* WORK REQUEST: Each entry below must be given again word for word, with no pictures.

· · ·

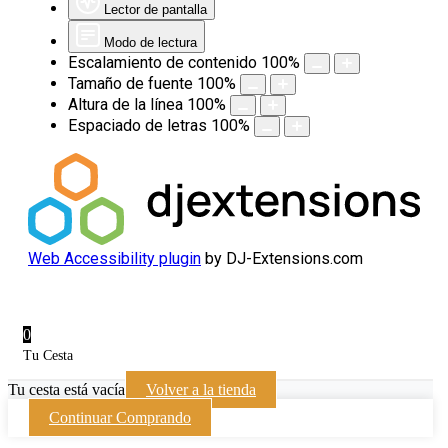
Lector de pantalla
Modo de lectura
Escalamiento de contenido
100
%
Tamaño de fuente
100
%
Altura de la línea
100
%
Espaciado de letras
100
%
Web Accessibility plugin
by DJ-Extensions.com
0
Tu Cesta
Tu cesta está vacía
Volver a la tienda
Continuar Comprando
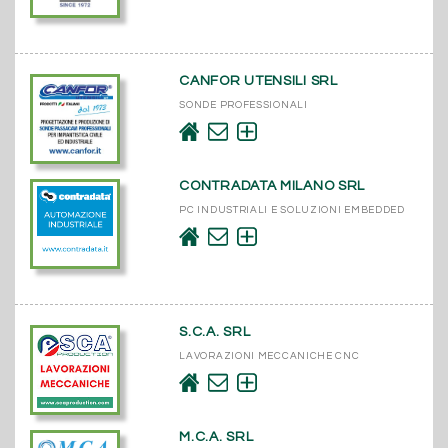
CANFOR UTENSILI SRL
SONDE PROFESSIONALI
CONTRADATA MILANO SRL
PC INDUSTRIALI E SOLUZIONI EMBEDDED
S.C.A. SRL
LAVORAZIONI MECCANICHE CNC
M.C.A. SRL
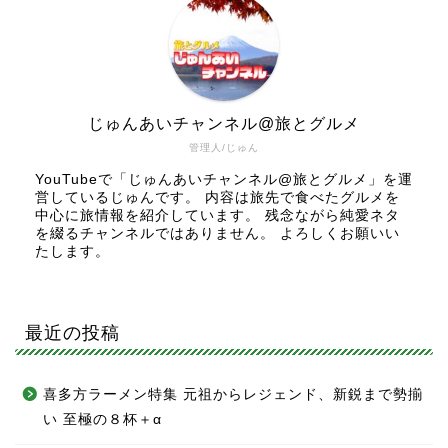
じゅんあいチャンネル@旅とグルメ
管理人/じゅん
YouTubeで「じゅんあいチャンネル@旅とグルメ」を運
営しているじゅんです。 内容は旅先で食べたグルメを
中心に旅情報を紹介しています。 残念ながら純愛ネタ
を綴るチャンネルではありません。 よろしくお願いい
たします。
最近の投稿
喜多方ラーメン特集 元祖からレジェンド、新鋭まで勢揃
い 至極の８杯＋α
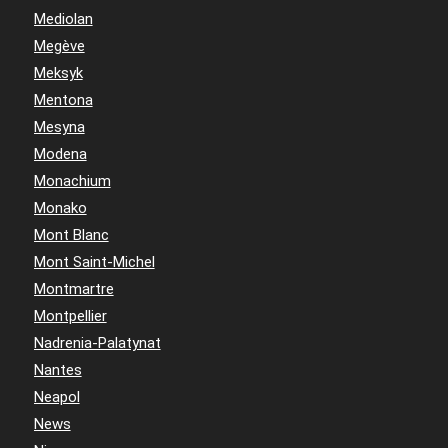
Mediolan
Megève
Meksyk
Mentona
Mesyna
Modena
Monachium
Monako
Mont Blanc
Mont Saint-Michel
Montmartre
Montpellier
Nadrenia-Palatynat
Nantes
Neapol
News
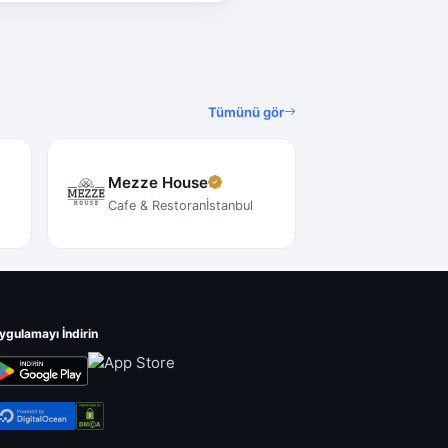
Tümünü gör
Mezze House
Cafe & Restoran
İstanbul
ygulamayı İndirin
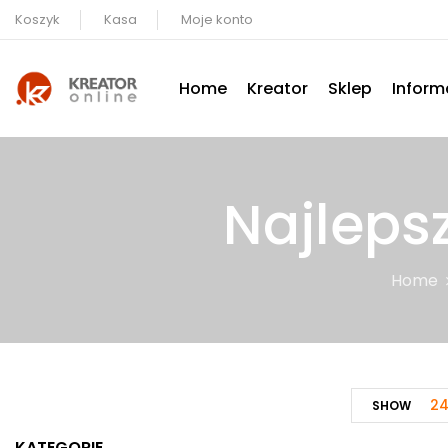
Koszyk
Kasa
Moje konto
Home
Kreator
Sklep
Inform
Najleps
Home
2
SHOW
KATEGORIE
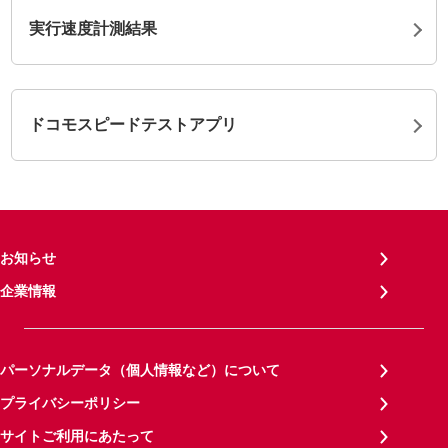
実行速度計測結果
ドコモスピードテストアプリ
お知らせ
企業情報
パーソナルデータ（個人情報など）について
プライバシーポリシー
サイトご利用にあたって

· · ·

* EXERCISE ANSWER:
Lector de pantalla
Modo de lectura
Escalamiento de contenido
100
%
Tamaño de fuente
100
%
Altura de la línea
100
%
Espaciado de letras
100
%
Web Accessibility plugin
by DJ-Extensions.com
0
Tu Cesta
Tu cesta está vacía
Volver a la tienda
Continuar Comprando
CANFOR UTENSILI SRL
SONDE PROFESSIONALI
CONTRADATA MILANO SRL
PC INDUSTRIALI E SOLUZIONI EMBEDDED
S.C.A. SRL
LAVORAZIONI MECCANICHE CNC
M.C.A. SRL
じゅんあいチャンネル@旅とグルメ
管理人/じゅん
YouTubeで「じゅんあいチャンネル@旅とグルメ」を運
営しているじゅんです。 内容は旅先で食べたグルメを
中心に旅情報を紹介しています。 残念ながら純愛ネタ
を綴るチャンネルではありません。 よろしくお願いい
たします。
最近の投稿
喜多方ラーメン特集 元祖からレジェンド、新鋭まで勢揃
い 至極の８杯＋α
Mediolan
Megève
Meksyk
Mentona
Mesyna
Modena
Monachium
Monako
Mont Blanc
Mont Saint-Michel
Montmartre
Montpellier
Nadrenia-Palatynat
Nantes
Neapol
News
Tümünü gör
Mezze House
Cafe & Restoran
İstanbul
ygulamayı İndirin
Koszyk
Kasa
Moje konto
Home
Kreator
Sklep
Inform
Najleps
Home
2
SHOW
KATEGORIE
実行速度計測結果
ドコモスピードテストアプリ
お知らせ
企業情報
パーソナルデータ（個人情報など）について
プライバシーポリシー
サイトご利用にあたって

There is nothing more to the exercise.